- [Extracted material]
--- START ---

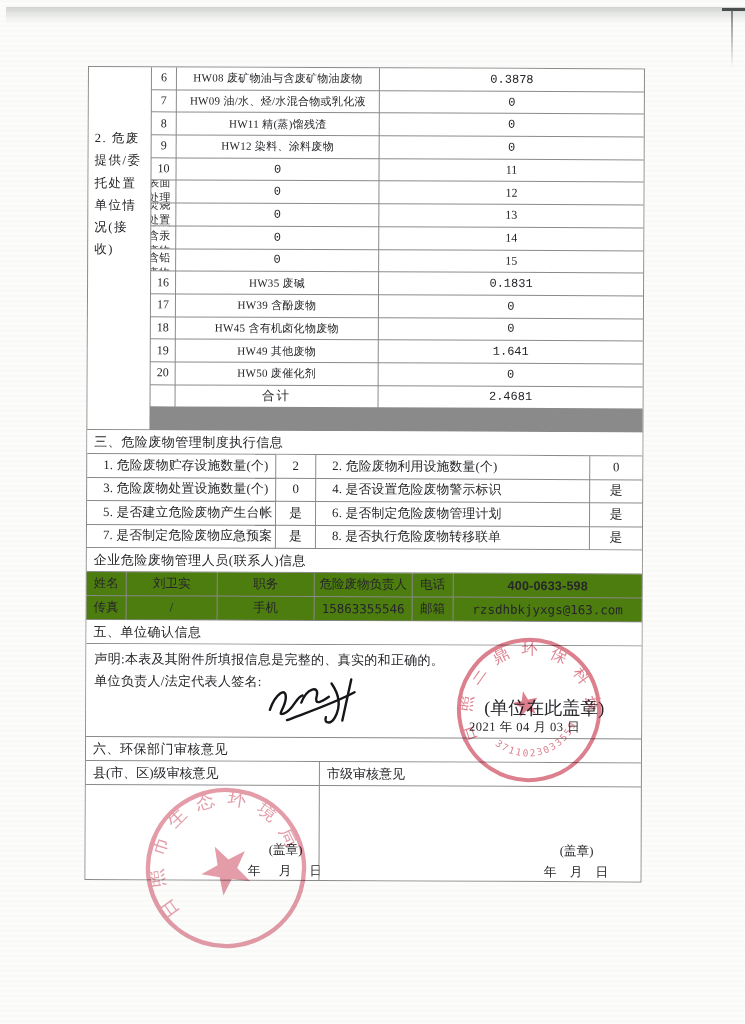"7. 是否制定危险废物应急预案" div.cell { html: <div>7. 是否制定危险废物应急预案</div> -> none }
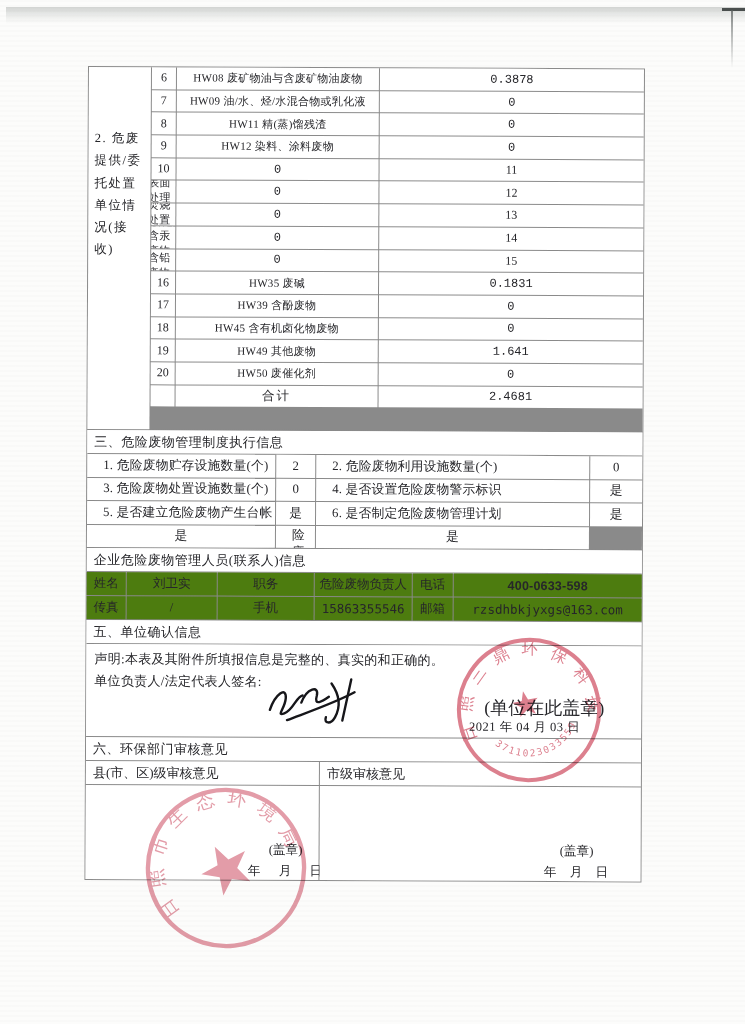"(单位在此盖章)" .seal-note { font-size: 18px -> 12px }
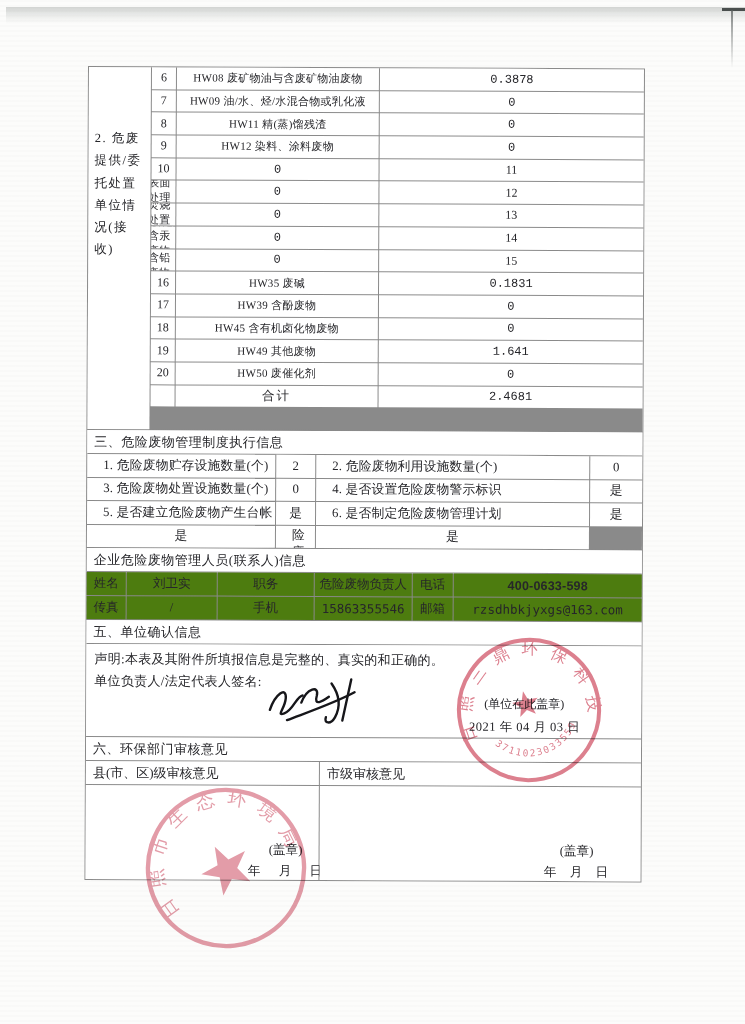"(盖章)" .seal-spot { text-align: center -> left }
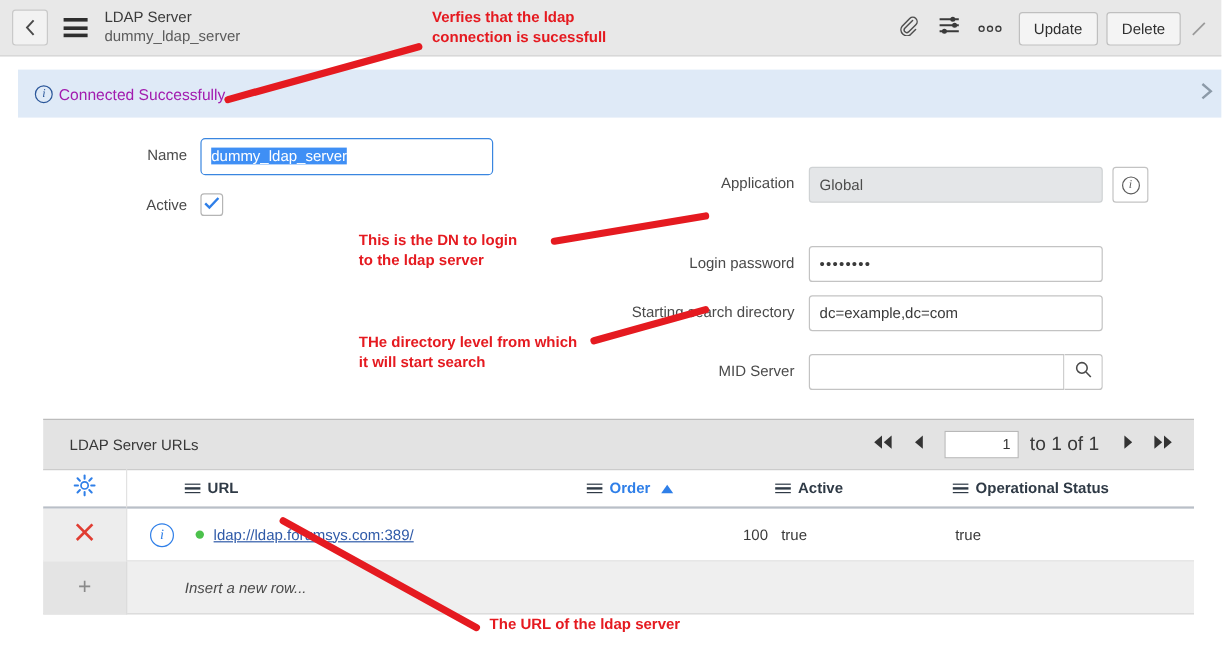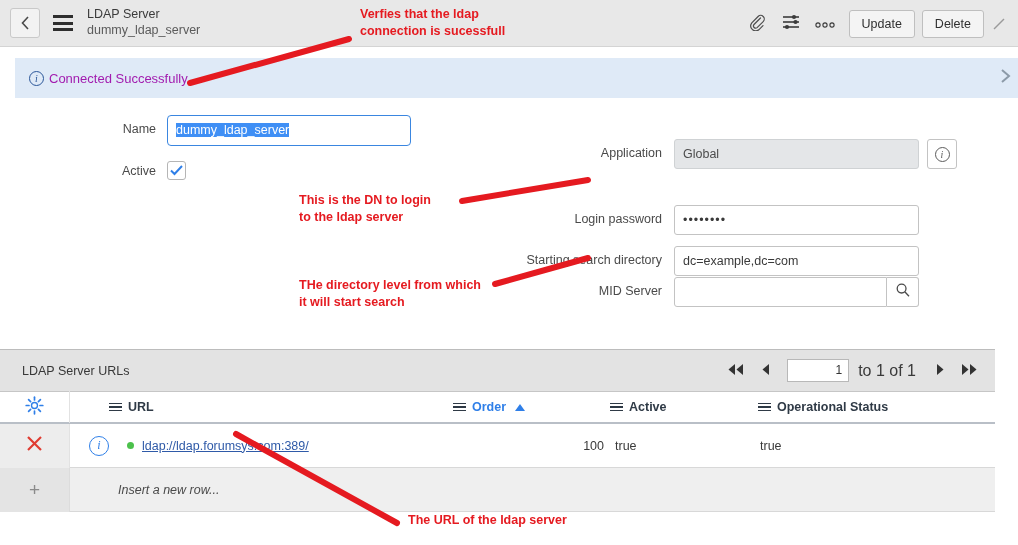"MID Server" div.field { top: 172px -> 190px }
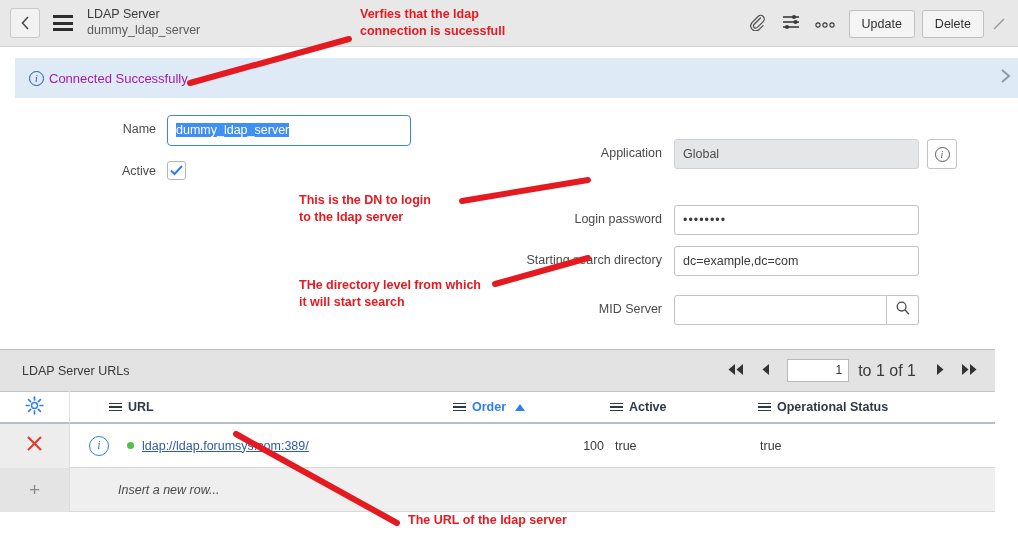"LDAP Server URLs" .list-sec { padding-left: none -> 36px }
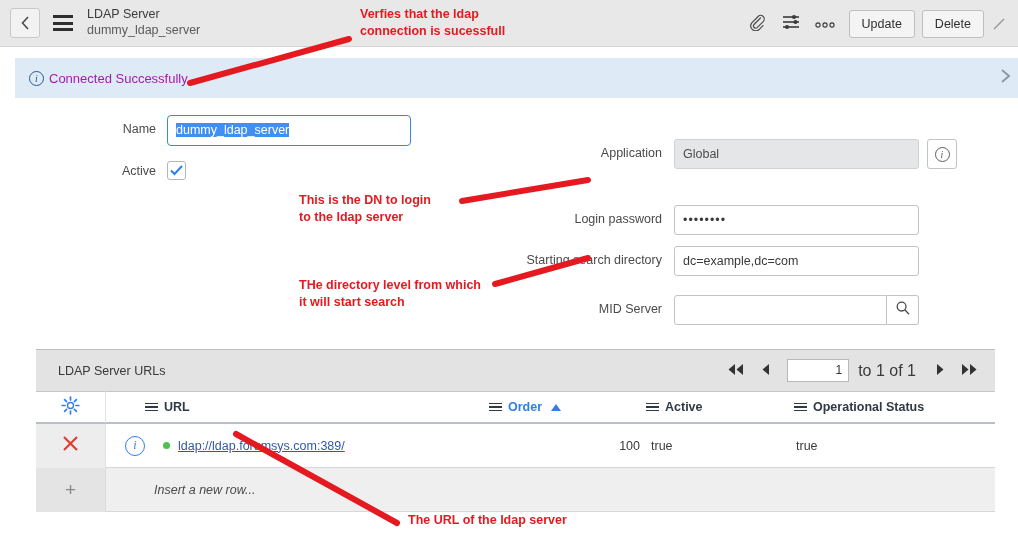"URL" div.ch { left: 109px -> 118px }
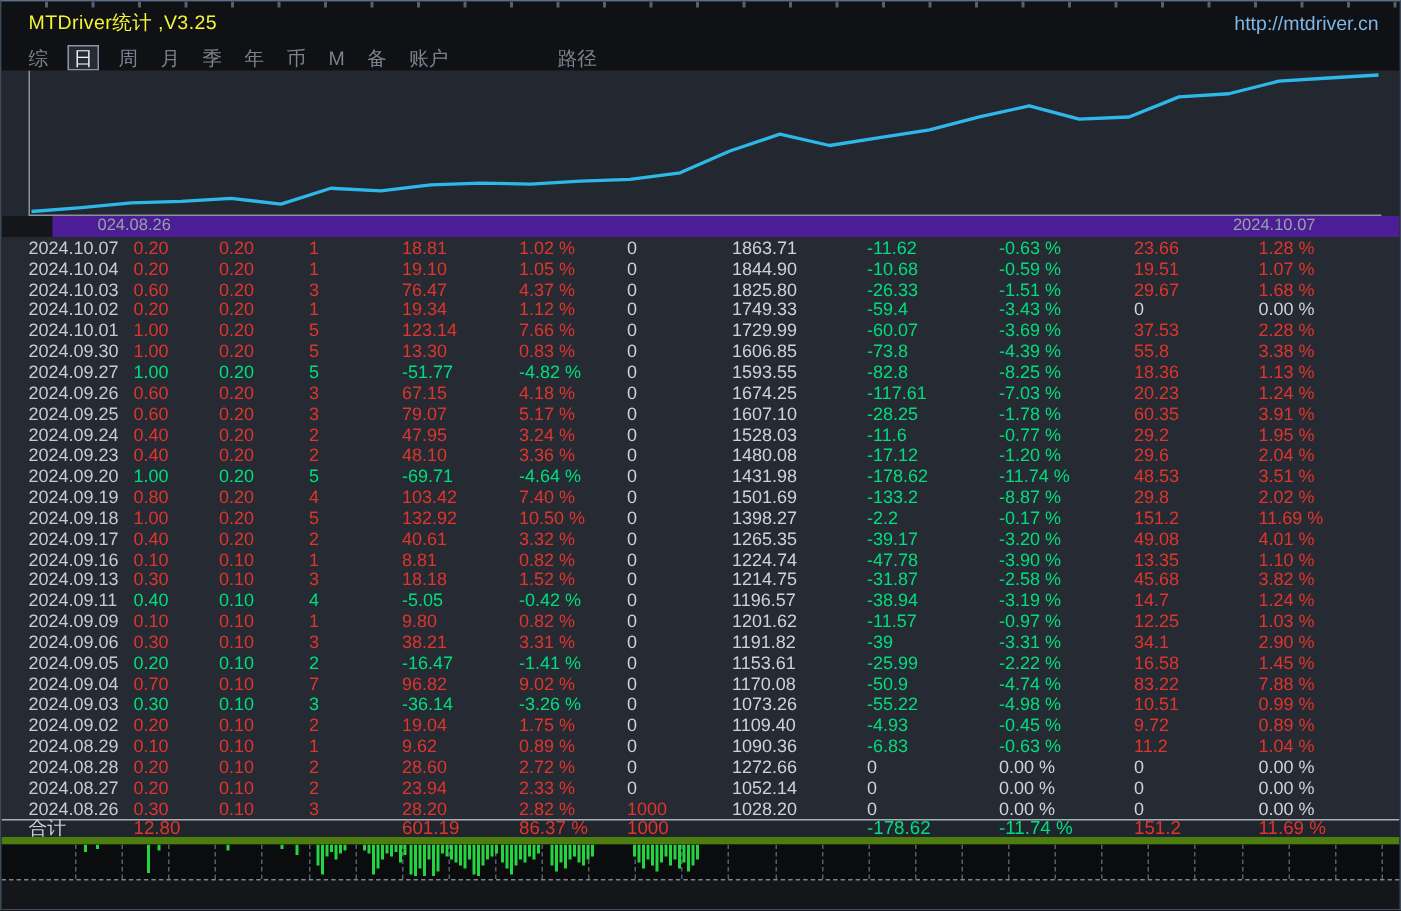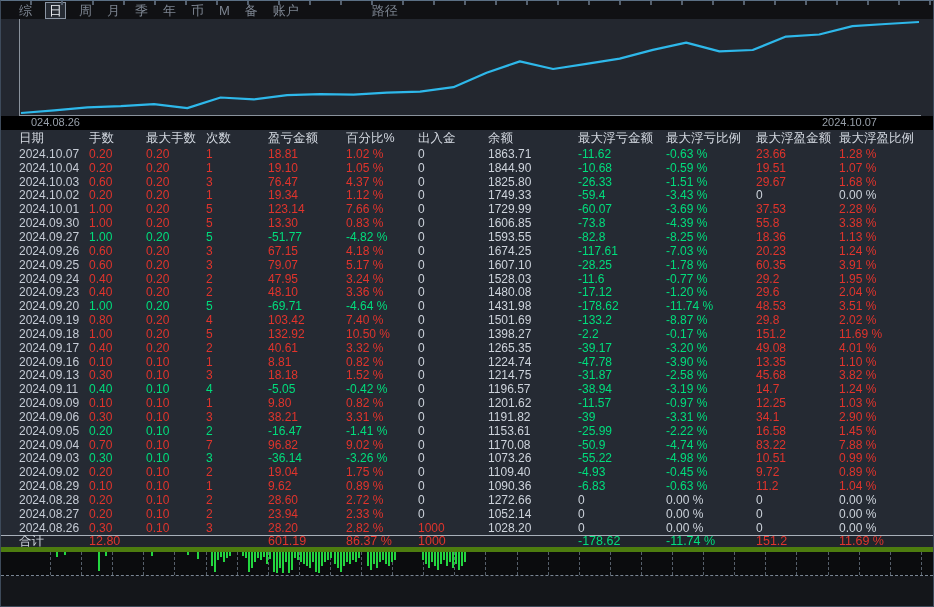"MTDriver统计 ,V3.25" div.titlebar { html: none -> <div> <span>MTDriver统计 ,V3.25</span> <span>http://mtdriver.cn</span> </div> }
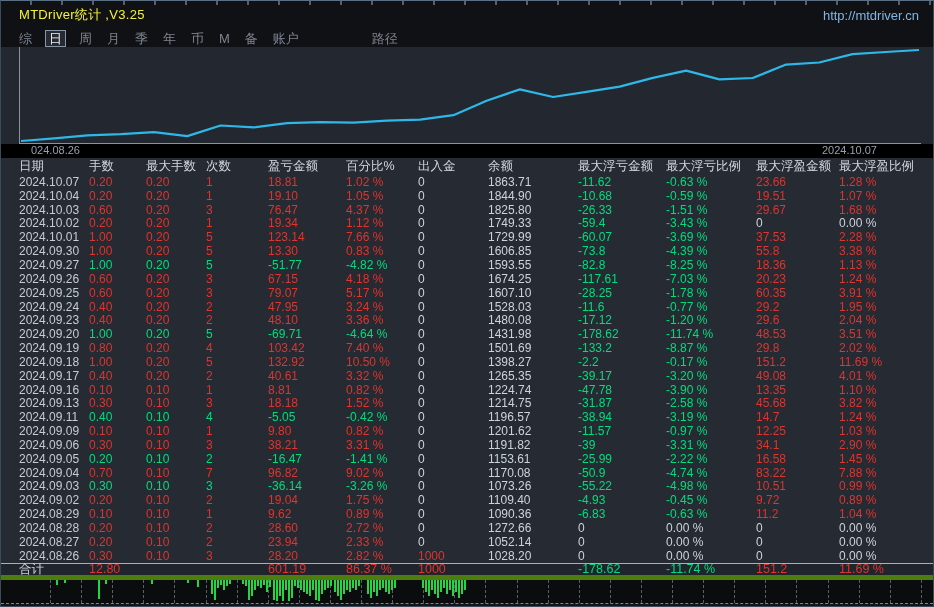"024.08.26" .chart-labels { background: #000000 -> #4c1d95; margin-left: none -> 34px }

--- END ---

- [About this task] Pictures stay out of the copy. Reproduce exactly the lines from the one containing "left: 109px ->" through the last line of the records above, both included.

- [Exercise output]
"URL" div.ch { left: 109px -> 118px }
"MTDriver统计 ,V3.25" div.titlebar { html: none -> <div> <span>MTDriver统计 ,V3.25</span> <span>http://mtdriver.cn</span> </div> }
"024.08.26" .chart-labels { background: #000000 -> #4c1d95; margin-left: none -> 34px }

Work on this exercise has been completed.